The learned trial judge found as follows:

“From 1968, when P and JH moved to Port Moresby, I am satisfied that the child’s main home was with them, and they assumed the major responsibility for the child’s welfare.”

Mr. Delaney, counsel for the appellant, has very properly conceded that this finding was a substantially correct one.

There is no evidence that WA or anyone else ever stated or suggested to JH that WA claimed or had any basis for claiming customary or any other rights in respect of the child. I have no doubt that this was what the learned trial judge was alluding to when he said, as he did:

“It is very significant, I think, that there was no assertion in the evidence of rights of adoptive parenthood by WA, until after the death of P.”

And after the death of P, so far as the evidence indicates, all there was was an intimation or intimations by WA of a desire that N should, now that her mother was dead, live with him, or a readiness to have her to live with him, and later a desire to have access to her, all of which fall short of an intimation of a claim of right.

The applicant before the learned trial judge submitted, and as appellant submits again before this Court, that the alleged customary adoption of the child by WA constituted “an exceptional reason why in view of the welfare and interests of the child, the adoption order should be discharged”. Before this Court the appellant argued in addition that, assuming that the requirements of a deemed adoption under the provisions of s. 5(1) of the Adoption of Children (Customary Adoptions) Act 1969 had been fulfilled but that the adoption order now under attack had, notwithstanding, not been obtained by improper means, still, such a deemed adoption would constitute such an exceptional reason.

Once again, it is unnecessary for me to examine the question of whether there was an adoption by native custom, or a deemed adoption under s. 5(1) of the Adoption of Children (Customary Adoptions) Act 1969, for the following reasons.

In my opinion sub-s. 1(a) and sub-s. 1(b) differ in the following respect. As to the first, if fear, duress or other improper means is established to the satisfaction of the court then a discharging order may follow unless it appears to the court that the child would be worse off in an overall sense if the discharging order were made. As to sub-s. 1(b), the test as to the welfare of the child is in-built, so to speak, in the section. There is no room for the operation of sub-s. 2, and the court may not make a discharging order unless satisfied that the making of a discharging order would benefit the child in an overall and ultimate sense. Now I am unable to see that the mere proof of an adoption by native custom or a deemed adoption could of itself constitute a reason why the welfare and interests of the child would be best served by the discharge of an adoption order, and no attempt whatsoever has been made to adduce evidence or by argument to show how in the light of either such adoption, benefits would, in the circumstances of this case, flow to the child from the making of a discharging order. Presumably, if the order were discharged WA would move in to assert his alleged rights arising out of the customary adoption. What those are or may be the court has not been informed, nor whether they would involve any regard for the wishes of N, now almost fourteen years of age.

DATASET →
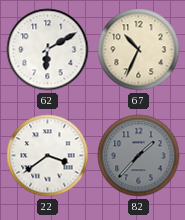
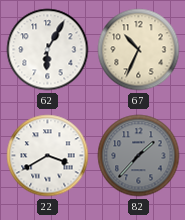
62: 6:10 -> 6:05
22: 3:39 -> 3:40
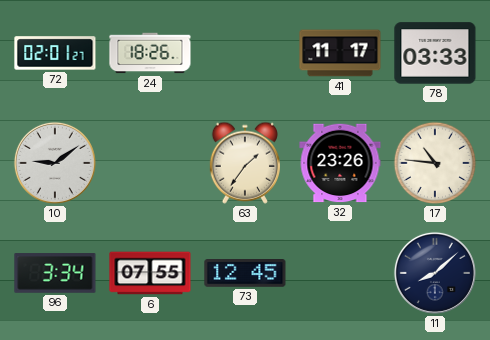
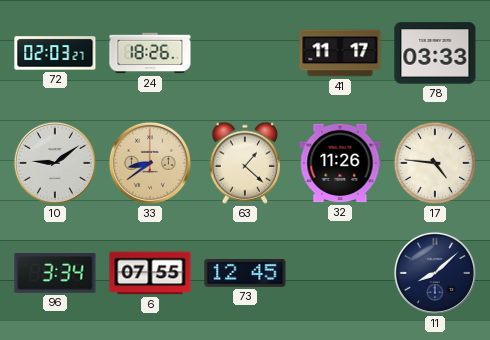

==

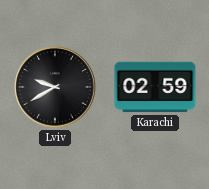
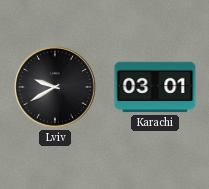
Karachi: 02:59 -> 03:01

YOUR GOAL → Rewrite the part of the judgment excerpt between "There is no evidence" and "claim of right.", inclusive, changing "evidence" to "testimony" throughout.

FULL OUTPUT →
There is no testimony that WA or anyone else ever stated or suggested to JH that WA claimed or had any basis for claiming customary or any other rights in respect of the child. I have no doubt that this was what the learned trial judge was alluding to when he said, as he did:

“It is very significant, I think, that there was no assertion in the testimony of rights of adoptive parenthood by WA, until after the death of P.”

And after the death of P, so far as the testimony indicates, all there was was an intimation or intimations by WA of a desire that N should, now that her mother was dead, live with him, or a readiness to have her to live with him, and later a desire to have access to her, all of which fall short of an intimation of a claim of right.